## Task to complete
Scan the data below and copy each line where "včetně" occurs.

[Records from a data collection]
........

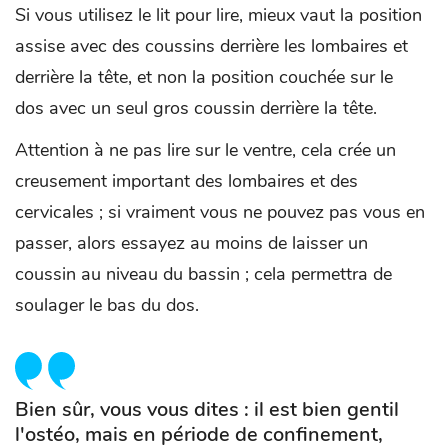
Si vous utilisez le lit pour lire, mieux vaut la position
assise avec des coussins derrière les lombaires et
derrière la tête, et non la position couchée sur le
dos avec un seul gros coussin derrière la tête.
Attention à ne pas lire sur le ventre, cela crée un
creusement important des lombaires et des
cervicales ; si vraiment vous ne pouvez pas vous en
passer, alors essayez au moins de laisser un
coussin au niveau du bassin ; cela permettra de
soulager le bas du dos.
Bien sûr, vous vous dites : il est bien gentil
l'ostéo, mais en période de confinement,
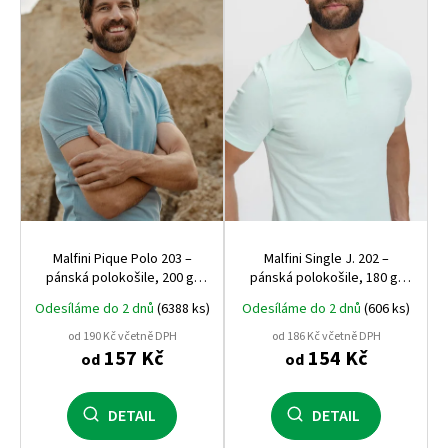
s
p
r
o
d
u
k
t
ů
Malfini Pique Polo 203 –
Malfini Single J. 202 –
pánská polokošile, 200 g,
pánská polokošile, 180 g,
pevný pique úplet, ideální
100% bavlna, vhodná pro
Odesíláme do 2 dnů
(6388 ks)
Odesíláme do 2 dnů
(606 ks)
pro firemní výšivku
potisk i výšivku
od 190 Kč včetně DPH
od 186 Kč včetně DPH
157 Kč
154 Kč
od
od
DETAIL
DETAIL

........

## Result of this exercise
od 190 Kč včetně DPH
od 186 Kč včetně DPH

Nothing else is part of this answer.